• **AUFGABE 1**: Zitieren Sie aus der Buchbesprechung zu „Hotel Paradiso“ wörtlich den Abschnitt, der mit den Worten „Als Beweis zeigte“ beginnt und mit „in Buchform heimsuchen würden...“ schließt.
• **AUFGABE 2**: Führen Sie die Buchbesprechung zu „Hotel Paradiso“ im Anschluss an ihren letzten Satz weiter.

• **TEXTAUSZUG**:
****************************************
Books | Salto Afternoon

Utopische Versuche

Was hat Reiseliteratur mit dem 1. April zu tun? Über den Anschein eines Südtirol-Heftes, das sich als Blender entpuppt. Und über ein mattes (?) Reisebuch, das strahlt!
Titel
Foto: Falter Verlag

Dem heutigen Datum folgend überkam mich die nicht abwendbare Lust auf Scherze. Ich klingelte bei einem meiner Nachbarn, wünschte: "Guten Morgen!und begann mein schelmisches Anliegen freundlich vorzutragen: "Schönes MERIAN Südtirol Heft, welches Sie da bestellt haben, hängt aus Ihrem Briefkasten. Wo soll's denn auch hingehen außer hier herum? In diesen Zeiten…"  Mit der Bitte, das Heftchen bei Gelegenheit auch einmal ausleihen zu dürfen, verschwand ich im Dunkel des Treppenhauses. Über eine Luke, mit den Briefkästen im Erdgschoss im Blickfeld, bemerkte ich wenig später die Enttäuschung meines Nachbarn. Sie war größer als gedacht. Was hatte er erwartet? Ein gutes Reiseheft? 


Mit dem Sager „April, April“ löste ich den Fall und nutzte die Gelegenheit, auf ein Reisebuch hinzuweisen, welches ich und mein Briefkasten jede Minute erwarten würden. Utopie?
Als Beweis zeigte ich meinem April-April-Opfer das Cover als PDF am Mobiltelefon und begann utopisch zu erzählen, von Dingen die mich sicher bald in Buchform heimsuchen würden... 


"Der Autor der Neuerscheinung Hotel Paradiso ist die feine Kulturfeder zu Wien, Matthias Dusini!" erzählte ich. "Er serviert 13 Reiseorte in Mitteleuropa, die allesamt mit der Bahn erreicht werden können. Los geht es mit Reiseort 1 Torviscosa, einer in den 1930er-Jahren realisierten Traumstadt des Unternehmers Franco Marinotti. Sie liegt in den Sümpfen hinter dem Badeort Grado.
Wie in Bruce Chatwins Patagonien oder in Egon Erwin Kisch-Reportagen offenbart sich der Autor von der ersten Zeile an, als angenehmer Erzähler und als ein mit reichem Kulturwissen bestückter Reisepartner, der – freilich weniger angriffslustig wie in manchem Falter-Kommentar (schließlich ist das ja ein Reisebuch) – meilenweit vom unlesbaren Hochglanz-Schleim meines Aprilscherzes entfernt ist.

Matthias Dusini beschreibt neben Hochleistungen auch tiefe Abgründe seiner utopischen Ortswahl.

Vom Sumpf (politisch wie geografisch) geht es in Kapitel 2 in die Ostschweiz nach Susch. Dort hat die polnische Milliardärin Grażyna Kulczyk ein Kunstmuseum eröffnet und ihren persönlichen Traum verwirklicht, weitab vom Rummel der Großstädte. Ein utopischer Ort? Der Autor wärmt nie alten Brei auf, sondern schließt lieber Lücke um Lücke. Sein Buch ist sozusagen ein Lückenschließer.
****************************************
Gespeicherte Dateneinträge
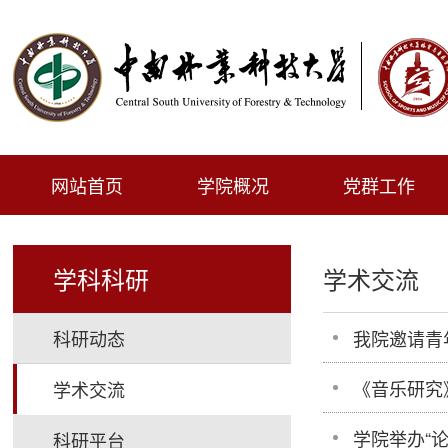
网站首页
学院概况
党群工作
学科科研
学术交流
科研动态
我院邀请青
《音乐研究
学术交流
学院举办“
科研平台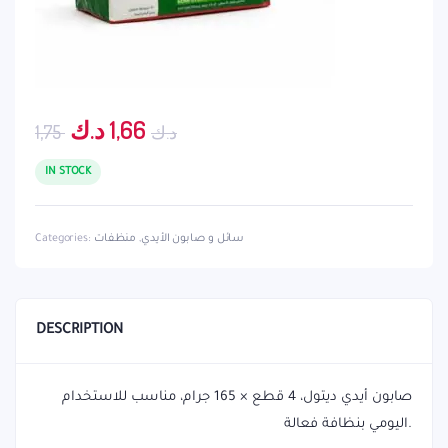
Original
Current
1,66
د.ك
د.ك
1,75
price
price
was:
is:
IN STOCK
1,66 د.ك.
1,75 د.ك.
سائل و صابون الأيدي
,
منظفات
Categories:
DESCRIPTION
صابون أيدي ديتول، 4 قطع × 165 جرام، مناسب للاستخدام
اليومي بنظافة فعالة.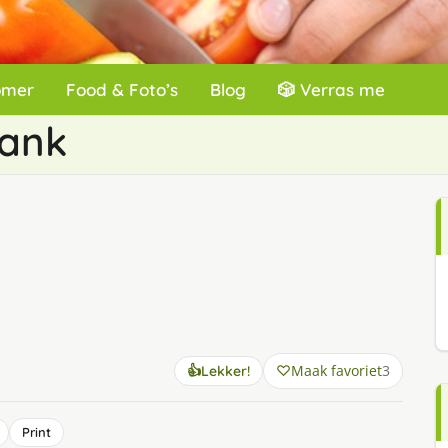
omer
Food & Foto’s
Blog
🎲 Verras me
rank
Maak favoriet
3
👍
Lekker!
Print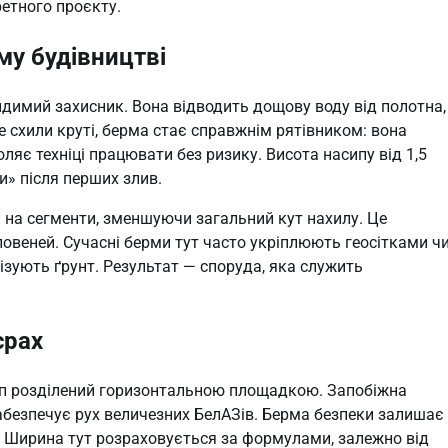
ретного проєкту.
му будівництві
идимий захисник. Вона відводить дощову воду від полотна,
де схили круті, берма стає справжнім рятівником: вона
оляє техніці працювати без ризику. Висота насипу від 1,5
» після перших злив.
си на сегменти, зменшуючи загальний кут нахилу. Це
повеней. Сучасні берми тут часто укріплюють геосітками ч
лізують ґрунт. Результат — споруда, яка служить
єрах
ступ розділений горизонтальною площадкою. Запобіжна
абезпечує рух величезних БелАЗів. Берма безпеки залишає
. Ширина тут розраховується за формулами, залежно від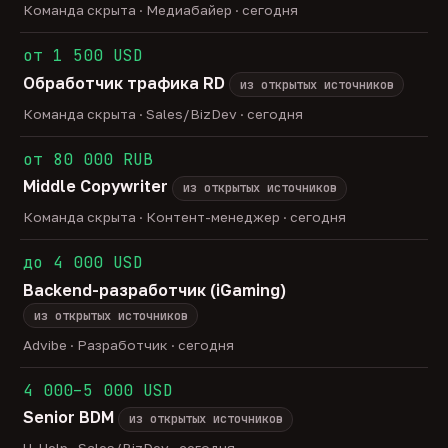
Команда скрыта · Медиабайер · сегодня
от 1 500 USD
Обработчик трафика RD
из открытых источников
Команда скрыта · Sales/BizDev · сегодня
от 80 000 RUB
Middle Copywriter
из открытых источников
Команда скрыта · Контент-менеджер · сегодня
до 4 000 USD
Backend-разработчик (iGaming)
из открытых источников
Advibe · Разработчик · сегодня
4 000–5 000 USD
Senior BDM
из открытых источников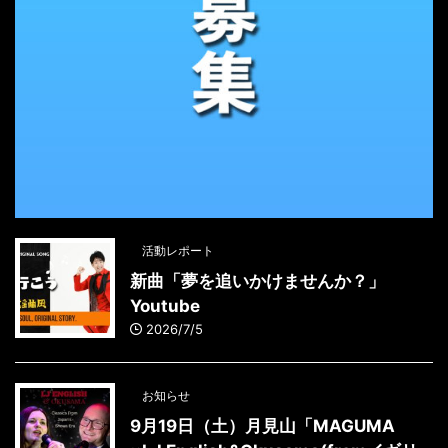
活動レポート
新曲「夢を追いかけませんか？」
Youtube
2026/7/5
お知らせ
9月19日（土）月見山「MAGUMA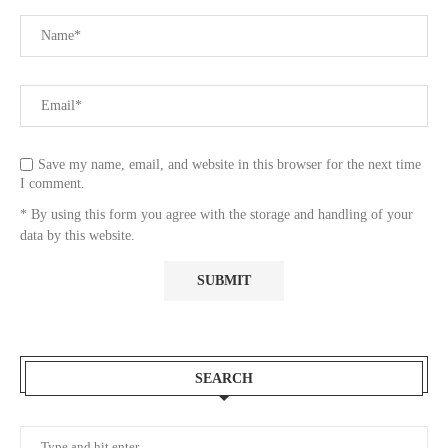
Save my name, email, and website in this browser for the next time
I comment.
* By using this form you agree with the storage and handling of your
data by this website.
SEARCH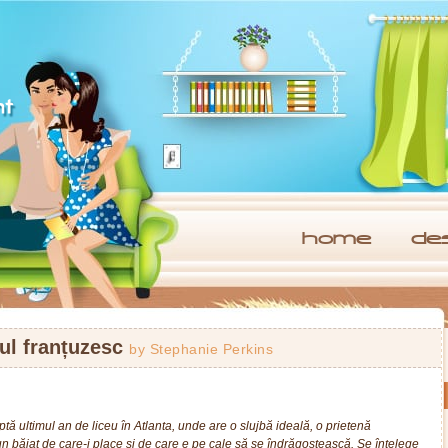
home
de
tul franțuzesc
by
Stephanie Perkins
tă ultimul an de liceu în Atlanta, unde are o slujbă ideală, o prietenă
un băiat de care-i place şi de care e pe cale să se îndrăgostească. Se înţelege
****************************************
• **ANTWORTBEREICH 1**:
Als Beweis zeigte ich meinem April-April-Opfer das Cover als PDF am Mobiltelefon und begann utopisch zu erzählen, von Dingen die mich sicher bald in Buchform heimsuchen würden...

• **ANTWORTBEREICH 2**:
Das titelgebende Hotel Paradiso – nur ein paar Berge und Täler hinter Susch – steht nicht nur einsam im hintersten Südtiroler Martelltal, sondern vor allem groß am Buchcover. Darüber geschrieben hat Dusini allerdings wenig bis gar nichts. Ein Clou? Lediglich im Vorwort (und in einer kurzen Passage eines nachfolgenden Kapitels) widmet sich der Autor dem baufälligen Kasten aus den 1930er Jahren, der für ihn und die Leser und Leserinnen symbolisch für 13 historische Lücken und die verdächtig unglückliche Zahl 13 stehen soll, sowie das verbannte Zimmer Nr. 13 in manchen Hotels. Ich zitiere: Das verdrängte Zimmer verweist auf die Schattenseiten, die utopischen Projekte oft an- haften und verschwiegen werden schreibt Matthias Dusini und erörtert neben Hochleistungen auch tiefe Abgründe seiner utopischen Ortswahl. Etwa einen Besuch in der von Künstler Otto Muehl 1972 gegründeten Kommune Friedrichshof, die als gesellschaftliches Experiment begann und mit sexuellem Missbrauch endete. Neben Befreiung, Kunst und Gemeinschaftseigentum wird hier auch das große Scheitern beschrieben.
Oder anhand eines Beherbergungsbetriebes mit brauner Vergangenheit in Südtirol, wo ein schmuckes architektonisches Häuser- und Familienensemble, mit kleinen und größeren im Wald verstreuten Villen, im Pensionsgebäude Briol gipfelt, entworfen von einem gewissen Hubert Lanzinger, der auch als Urheber eines bekannten Hitler-Porträts in die Geschichte eingegangen ist.
Kann man dem Zauber eines utopischen Wohlfühlortes verfallen, dessen Erbauer blind und farbenfroh dem Führer folgte? Mann kann! Und Dusini legt offen warum: Nach mehreren Tagen an diesem außergewöhnlichen Ort habe ich meinen Frieden mit Lanzinger geschlossen. Ein ideologisch verrannter Künstler schuf einen Ort, der die Menschen besänftigt.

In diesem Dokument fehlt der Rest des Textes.